We have over-borrowed and over-spent as a whole country. Many of the things people have been borrowing and lending money for have now proven to be economically unviable. The quickest and best response to this is simply to let those misallocated funds be liquidated, as they eventually must. You cannot just keep borrowing and spending. The money has to come from somewhere, and if the government just starts kicking money in to hold up the teetering lenders (who are, yes, holding up teetering borrowers) then all you're really doing is devaluing the money in the system and increasing the hardship all the more.

Instead, we are trying to tell people that the dream of eternal credit can keep on happening. You don't have to wake up yet. Maybe not (IF this bill even does what it is supposedly able to do), but we will have to wake up one day. The window is open (bending meatphors!), the cold air is in our lungs, and our throat just gets scratchier the longer we sleep. The longer we wait to "adjust" for our earlier wild borrowing, the more it's going to hurt. But let's put it off to another day. The democratic way!

But, hey, the politicians "did something." So aren't they wonderful? And the prez candidates (esp. Obama, who is going to win) can act like they have helped lead the nation in this troubling time, and let the later fallout be worried about another day (welcome to democracy; the rewards go to candidates who can make themselves LOOK good for the current election cycle only).

Meanwhile, McCain was handed a gift of a wildly unpopular bill that most Americans opposed (even if some of their opposition was based on misunderstanding). Obama went right along with it, but he has no choice as a Democrat with economic advisors who presided over much of the mess in the first place. McCain also would have to distance himself from some of his circle, but he could do it less painfully, and he would be playing up to the conservative/libertarian base in doing so. There were a lot of potential votes on the table this week for McCain, as all he had to do was take the lead in OPPOSING this legislation (no matter what his personal beliefs on it actually are), and instead he just left them there.

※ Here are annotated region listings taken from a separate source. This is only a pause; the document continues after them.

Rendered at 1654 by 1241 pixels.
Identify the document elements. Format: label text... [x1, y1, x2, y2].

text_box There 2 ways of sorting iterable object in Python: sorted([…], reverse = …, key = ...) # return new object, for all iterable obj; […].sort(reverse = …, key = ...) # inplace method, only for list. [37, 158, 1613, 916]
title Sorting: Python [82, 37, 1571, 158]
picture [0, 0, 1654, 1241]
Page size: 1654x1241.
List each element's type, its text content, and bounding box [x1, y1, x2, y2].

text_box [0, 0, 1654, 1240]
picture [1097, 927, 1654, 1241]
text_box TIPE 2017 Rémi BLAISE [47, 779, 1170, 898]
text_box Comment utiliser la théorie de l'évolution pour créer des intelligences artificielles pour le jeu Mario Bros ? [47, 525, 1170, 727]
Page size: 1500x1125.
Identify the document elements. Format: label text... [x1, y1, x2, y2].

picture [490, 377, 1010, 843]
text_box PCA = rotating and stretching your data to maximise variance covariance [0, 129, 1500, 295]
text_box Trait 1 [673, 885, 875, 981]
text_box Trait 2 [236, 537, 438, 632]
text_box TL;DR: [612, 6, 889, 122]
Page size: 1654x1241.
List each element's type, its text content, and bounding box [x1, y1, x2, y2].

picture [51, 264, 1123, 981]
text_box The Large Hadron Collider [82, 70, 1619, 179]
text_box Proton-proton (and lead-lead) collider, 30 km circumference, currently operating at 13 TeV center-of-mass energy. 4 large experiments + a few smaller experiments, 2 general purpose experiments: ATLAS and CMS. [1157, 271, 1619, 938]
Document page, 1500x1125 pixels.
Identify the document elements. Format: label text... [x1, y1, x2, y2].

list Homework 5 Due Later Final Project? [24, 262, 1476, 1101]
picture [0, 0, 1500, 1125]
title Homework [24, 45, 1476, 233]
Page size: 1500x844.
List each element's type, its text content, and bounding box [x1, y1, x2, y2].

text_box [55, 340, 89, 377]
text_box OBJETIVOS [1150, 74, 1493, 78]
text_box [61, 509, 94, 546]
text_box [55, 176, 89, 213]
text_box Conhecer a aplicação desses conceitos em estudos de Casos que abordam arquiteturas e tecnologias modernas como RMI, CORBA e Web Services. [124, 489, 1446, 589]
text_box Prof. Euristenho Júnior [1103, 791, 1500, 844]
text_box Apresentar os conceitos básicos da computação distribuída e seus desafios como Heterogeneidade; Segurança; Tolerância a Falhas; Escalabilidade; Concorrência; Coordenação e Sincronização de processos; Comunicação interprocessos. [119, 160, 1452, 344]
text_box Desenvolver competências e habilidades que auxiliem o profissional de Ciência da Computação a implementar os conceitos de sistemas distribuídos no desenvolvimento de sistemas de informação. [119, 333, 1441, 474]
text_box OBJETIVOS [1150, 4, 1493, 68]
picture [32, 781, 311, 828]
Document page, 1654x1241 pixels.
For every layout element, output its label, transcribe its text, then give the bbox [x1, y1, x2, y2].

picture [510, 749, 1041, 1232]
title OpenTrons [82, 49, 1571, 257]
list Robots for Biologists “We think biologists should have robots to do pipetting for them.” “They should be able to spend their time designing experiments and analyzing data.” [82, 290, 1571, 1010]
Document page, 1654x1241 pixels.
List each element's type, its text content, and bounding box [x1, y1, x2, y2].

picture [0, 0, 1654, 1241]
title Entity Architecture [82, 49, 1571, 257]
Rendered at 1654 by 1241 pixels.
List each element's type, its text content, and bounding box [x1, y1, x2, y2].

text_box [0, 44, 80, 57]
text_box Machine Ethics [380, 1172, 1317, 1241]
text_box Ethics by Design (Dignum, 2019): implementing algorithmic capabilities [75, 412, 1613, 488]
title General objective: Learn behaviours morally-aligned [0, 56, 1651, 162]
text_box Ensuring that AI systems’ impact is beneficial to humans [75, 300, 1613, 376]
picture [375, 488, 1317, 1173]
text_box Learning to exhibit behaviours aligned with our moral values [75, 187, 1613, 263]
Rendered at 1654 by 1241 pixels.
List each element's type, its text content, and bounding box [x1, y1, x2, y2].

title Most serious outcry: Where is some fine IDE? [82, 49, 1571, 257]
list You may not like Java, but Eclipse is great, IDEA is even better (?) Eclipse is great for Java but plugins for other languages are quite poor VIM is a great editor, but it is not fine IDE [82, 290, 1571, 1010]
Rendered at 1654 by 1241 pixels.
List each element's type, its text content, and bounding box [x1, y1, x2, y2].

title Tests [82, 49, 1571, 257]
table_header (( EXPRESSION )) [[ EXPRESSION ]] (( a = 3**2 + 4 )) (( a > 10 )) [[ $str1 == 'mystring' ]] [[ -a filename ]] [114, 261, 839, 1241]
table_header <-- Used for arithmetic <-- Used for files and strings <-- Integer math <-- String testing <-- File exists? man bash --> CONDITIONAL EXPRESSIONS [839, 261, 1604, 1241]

Of course, this is not a mystery. McCain, like almost all politicians, wants to RULE. He has ambitions, here. He doesn't want to win power over a country that he's then not allowed to control. Econoimc non-interventionism and "we have to take our lumps, but it's the best way long-term" kind of thinking would weaken the vision of the presidency that he aspires to in the first place. He wants to be a great leader, shrouded in glory, looked to to solve all problems. Like all politicians who have come before him.

So, he supports the bailout. The sky will fall, ah!!!!! We are all gonna die!!!!! Oh, thank goodness, it passed. I'm sooo relieved. Now Obama can go back to kicking your butt, McCain. Lot of good that did ya, huh?